The fight over the Cyber Intelligence Sharing and Protection Act (CISPA) has just begun.
On April 18, the U.S. House of Representatives passed the bill, which aims to ease information sharing between private companies and the government, a weak spot in the nation's ability to defend itself against cyber-attacks.
The latest bill, however, trumps privacy legislation and allows companies to dodge accountability for the collection and sharing of users' information, critics say.
In fact, the fight over CISPA appears to be a battle over liability protections for corporations. Companies—from Microsoft to IBM to Facebook—have thrown their support behind the bill because of the sweeping liability protections it will grant to companies that share information, not because it will improve the nation's cyber-security, Rainey Reitman, activism director at the Electronic Frontier Foundation, told eWEEK.
"Companies don't have to worry about any other privacy law enacted to protect user privacy," she said. "They can simply share information for cyber-security purposes to the federal government ... and if they are sloppy, they don't have to worry."
The bill, originally created in 2011 and revised since then, attempts to entice companies to share more information on cyber-security incidents—such as breaches of their systems—so that government agencies can develop an accurate picture of who is attacking U.S. interests in cyberspace.
"I am very proud that so many of my colleagues were able to look past the distortions and fear mongering about this bill, and see it for what it really is—a very narrow and focused authority to share cyber-security threat information to keep America safe," Mike Rogers, R-Mich., chairman of the House Select Committee on Intelligence, said in a statement announcing the bill's passage.
Yet issues with the bill range from worries that companies will collect more information and that military and intelligence agencies will gain even more access to information on citizens' lives. In addition, the current form of CISPA fails to take adequate measures to protect privacy and hold companies liable for their actions, President Barack Obama’s administration argued in a position statement issued on April 16.

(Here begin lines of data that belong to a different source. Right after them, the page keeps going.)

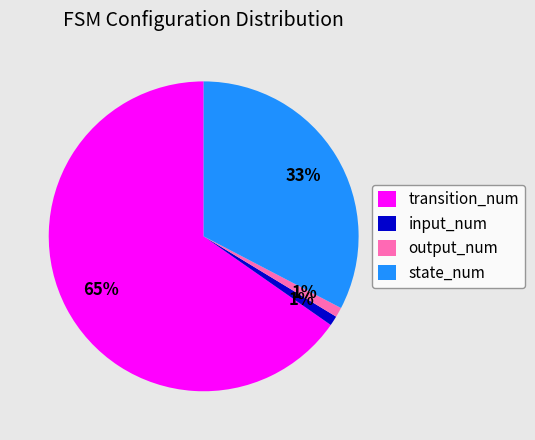

To the nearest percent, what percentage of the pie is state_num?

33%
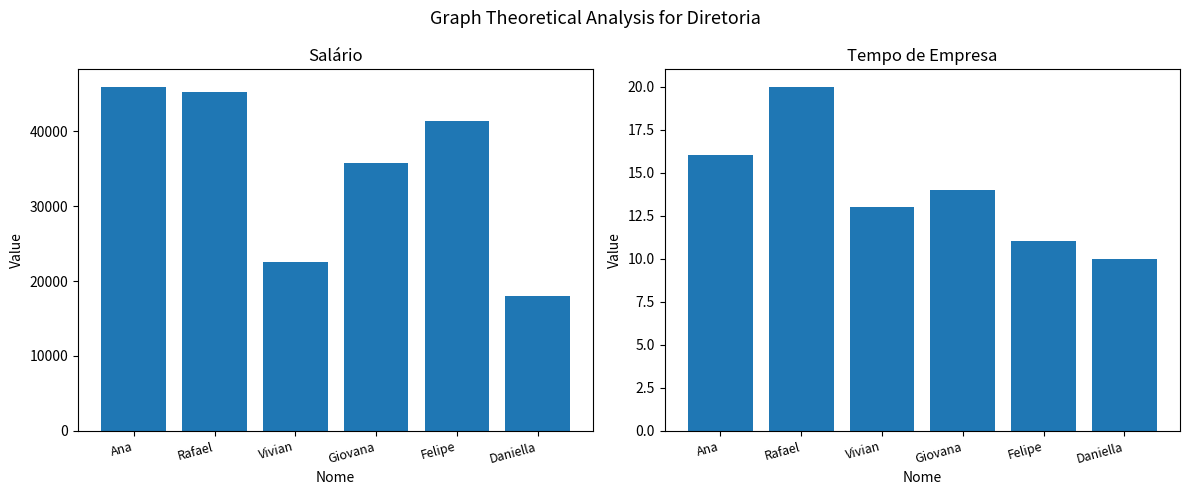

Count the Tempo de Empresa values in the range 11 to 16.

4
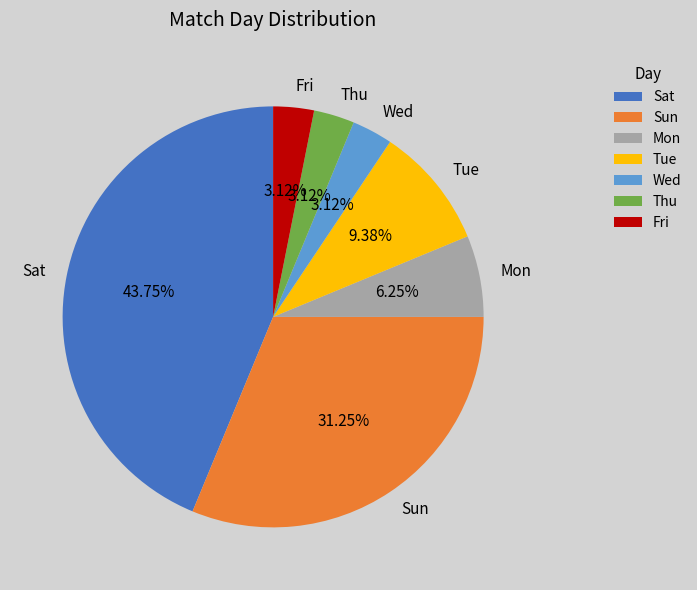

Count the number of slices in the pie.

7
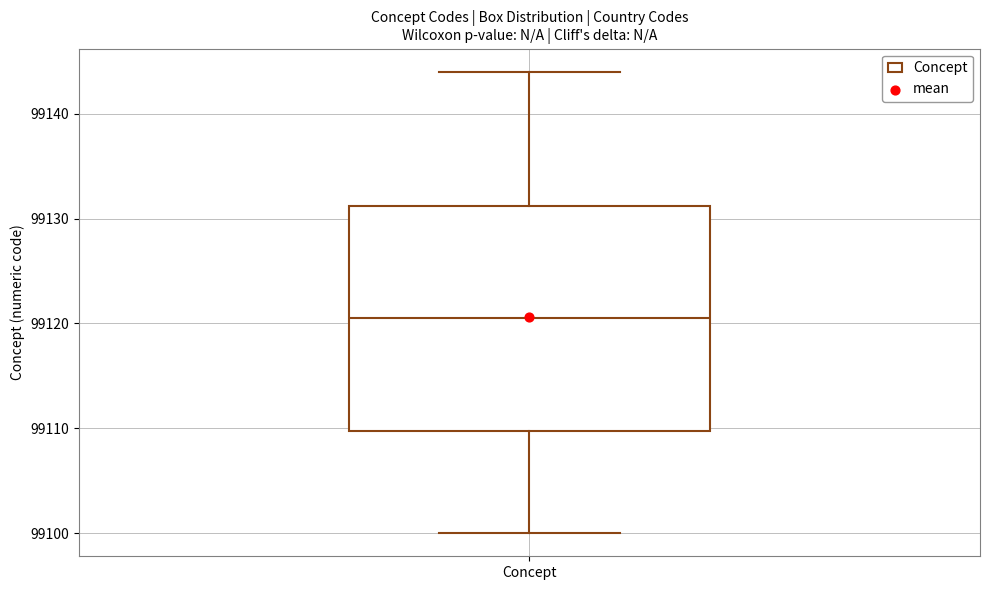

Transcribe this box plot: give where the median line is, the range the box spans, and where the two whiskers end, as read against the y-axis. The values are not printed on the chart, so give them approximately, as read against the axis.

median 99121, box 99110 to 99131, whiskers 99100 to 99144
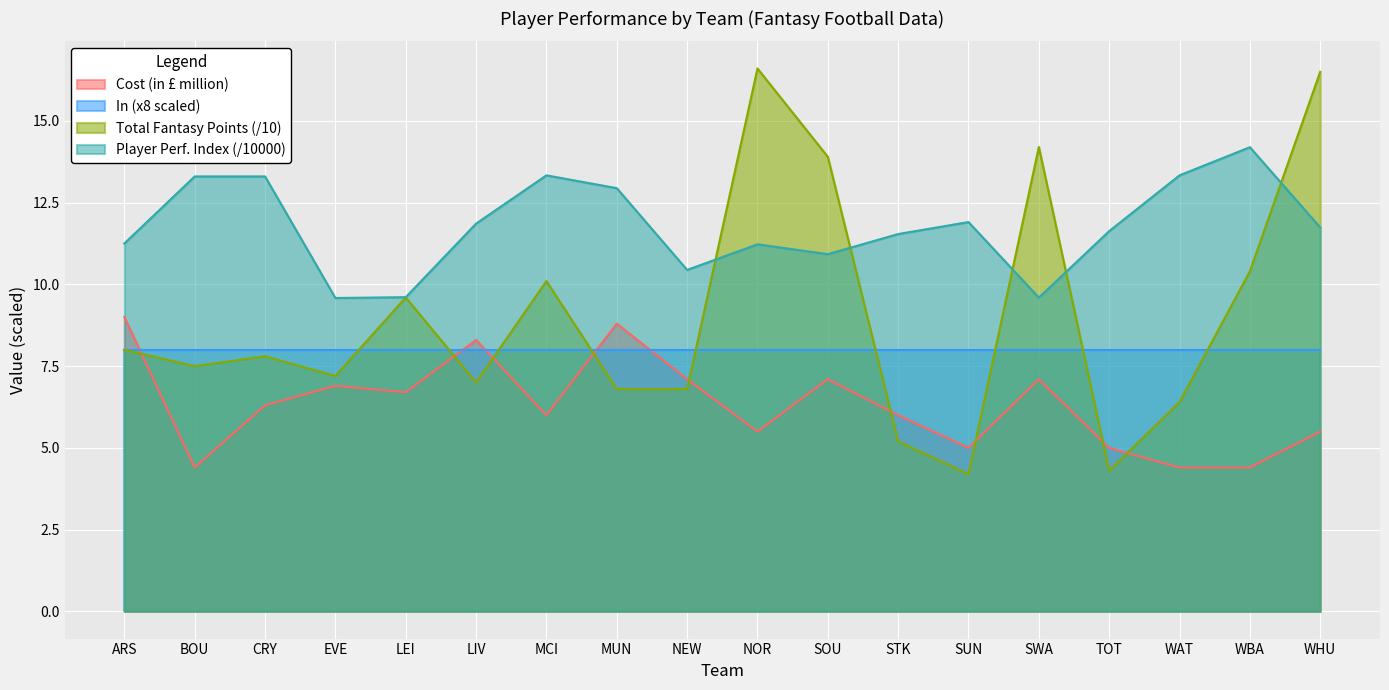

What is the difference between the maximum and second lowest values in the Cost (in £ million) series?

4.6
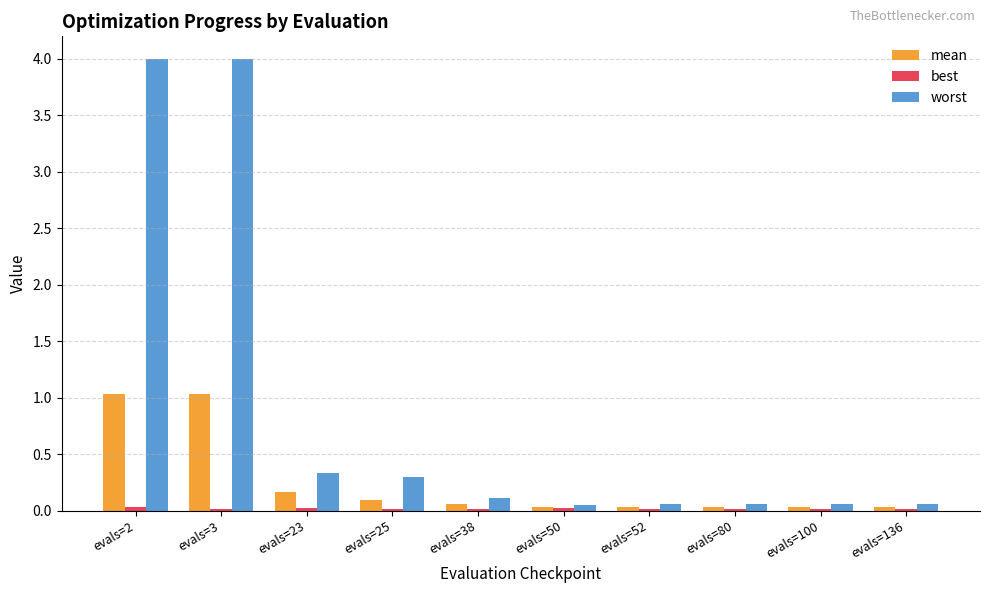

The value of worst at evals=25 is 0.3. True or false?

True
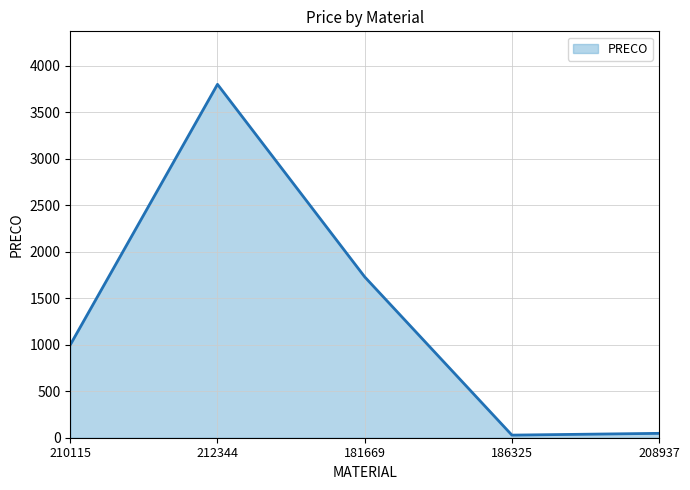

The value at 212344 is 1303. True or false?

False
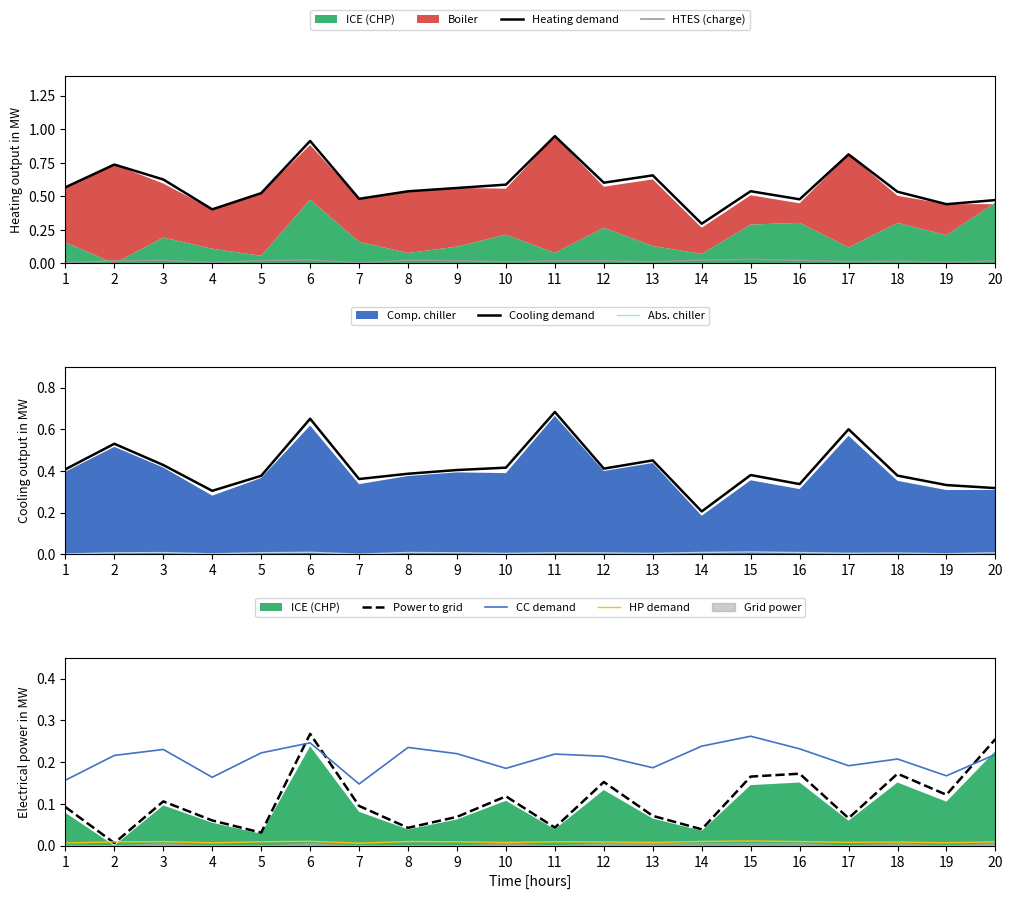

Is the value of Cooling demand at 18 greater than the value of Abs. chiller at 4?

Yes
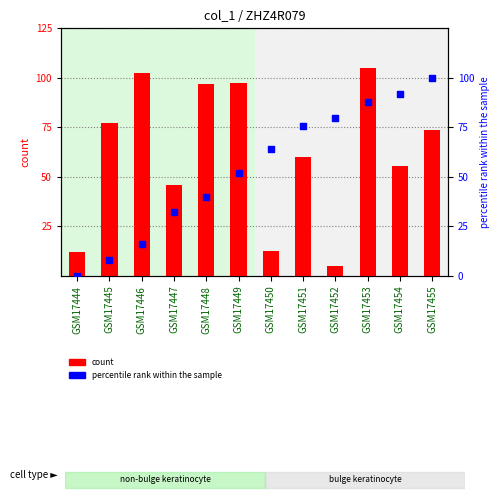

What is the total value across all series at GSM17448?

137.0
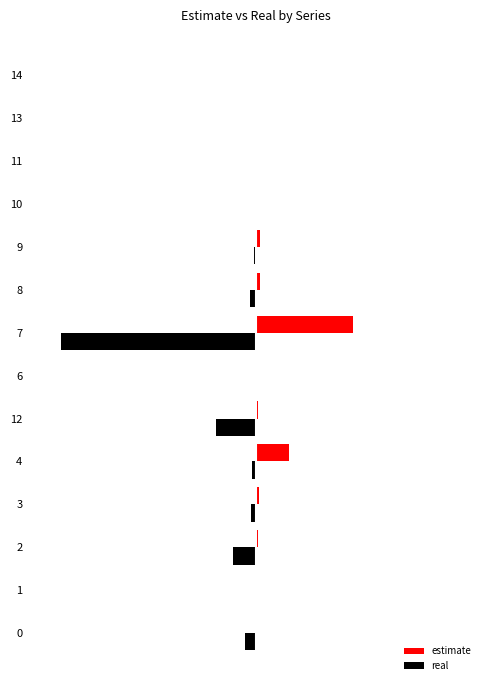

At which category is the sum across all series the highest?

4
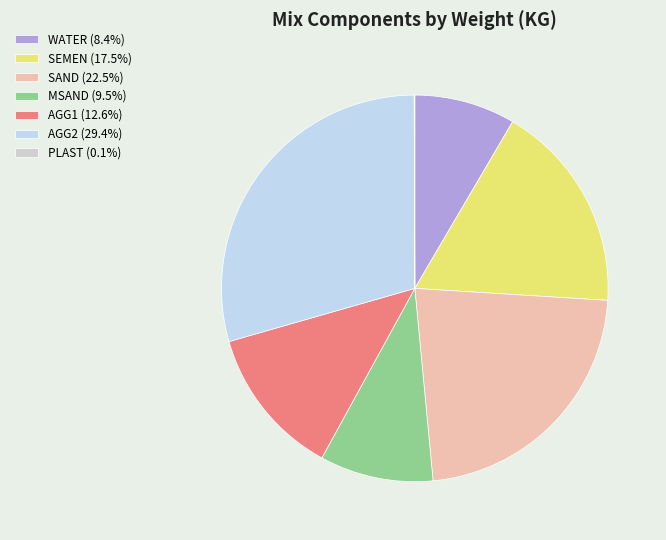

To the nearest percent, what is the average slice percentage?

14%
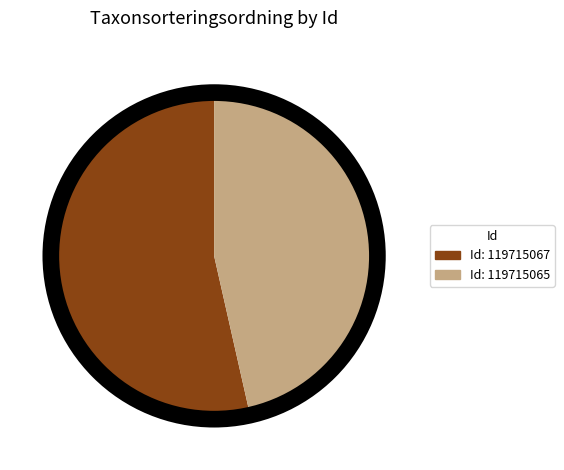

Is there any slice that represents more than half of the pie?

Yes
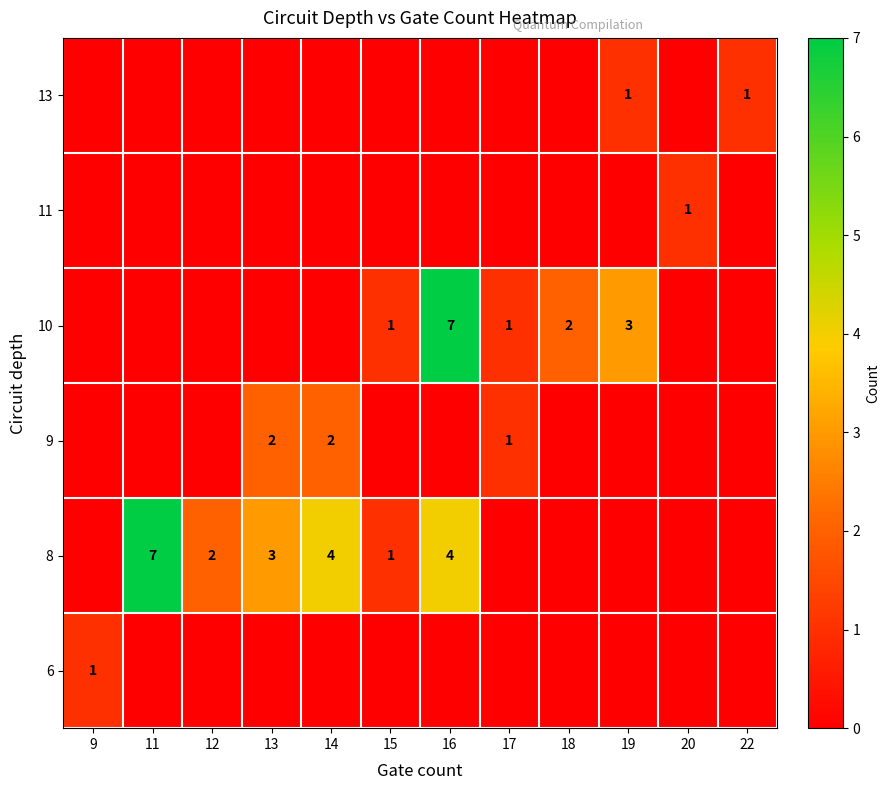

How many distinct data groups are displayed?

6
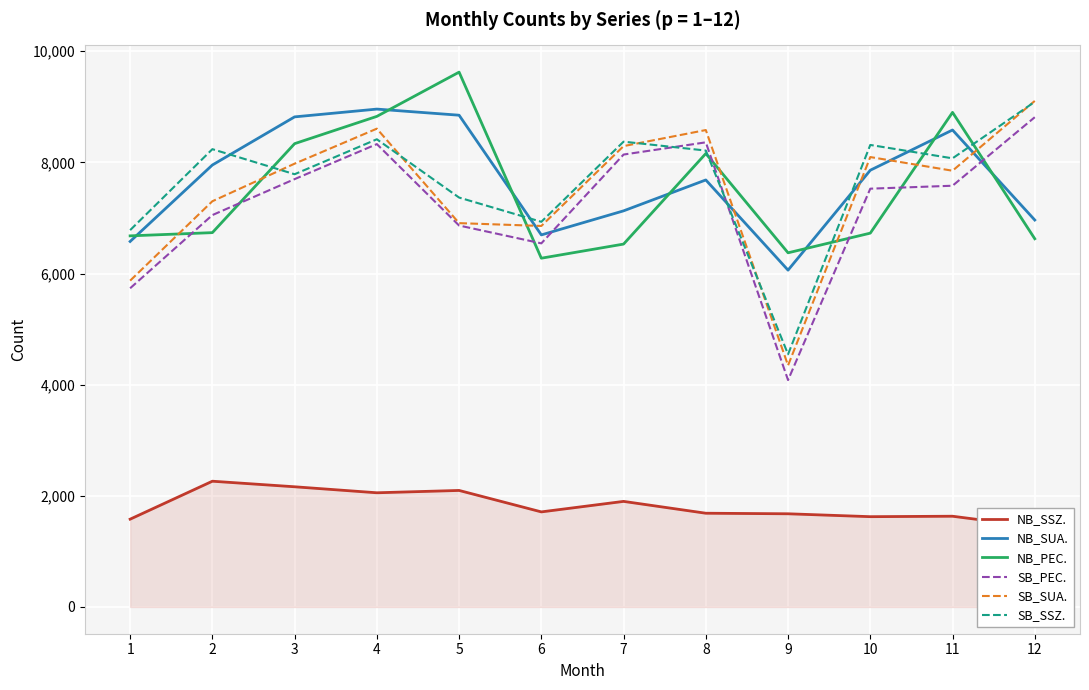

Between 5 and 6, which series saw the biggest shift?

NB_PEC.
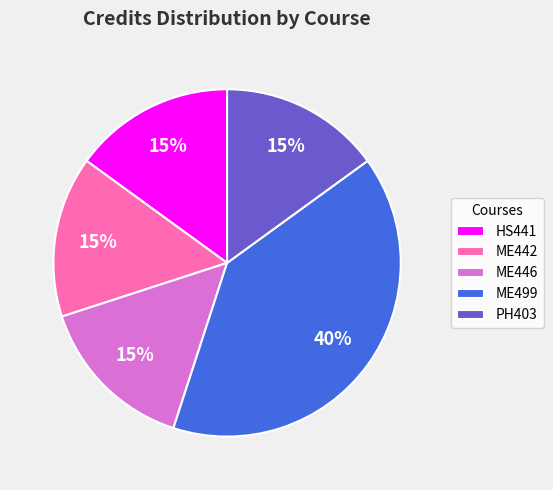

To the nearest percent, what is the difference between the largest and smallest slice percentages?

25%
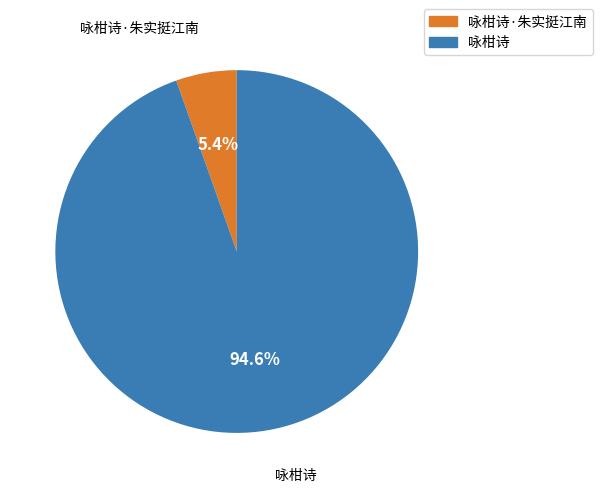

To the nearest percent, what is the average slice percentage?

50%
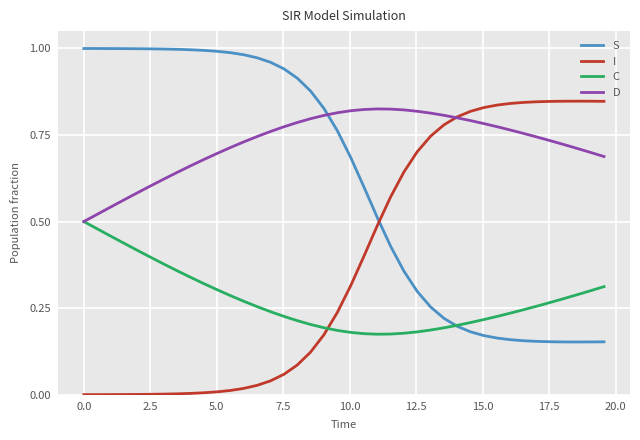

How many times do S and I cross each other?

1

"The administration believes that carefully updating laws to facilitate cyber-security information sharing is one of several legislative changes essential to protect individuals' privacy and improve the Nation's cyber-security," the Obama administration’s position statement argued.
"While there is bipartisan consensus on the need for such legislation, it should adhere to the following priorities: (1) carefully safeguard privacy and civil liberties; (2) preserve the long-standing, respective roles and missions of civilian and intelligence agencies; and (3) provide for appropriate sharing with targeted liability protections," the statement said.
Without changes, the President has promised to veto the bill.
Companies are expecting Congress to approve the bill with its sweeping liability protections intact. U.S. House of Representatives members have received almost $68 million from companies supporting the legislation, 16 times as much money as from companies opposing the legislation. Companies have worried that sharing information with the government could result in lawsuits over breaches.
"The legislation would seek to eliminate barriers and disincentives that currently prevent effective information sharing to guard against cyber-attacks," Fred Humphries, vice president, U.S. Government Affairs, Microsoft, said in a statement after the introduction of the bill in November 2011. "This bill would enable cyber-security providers and other entities that detect cyber-threat information in the course of protecting computer networks to more easily share information with each other."
An array of civil liberties and digital rights groups stand against the bill, including the Center for Democracy and Technology, the American Civil Liberties Union and the Electronic Frontier Foundation.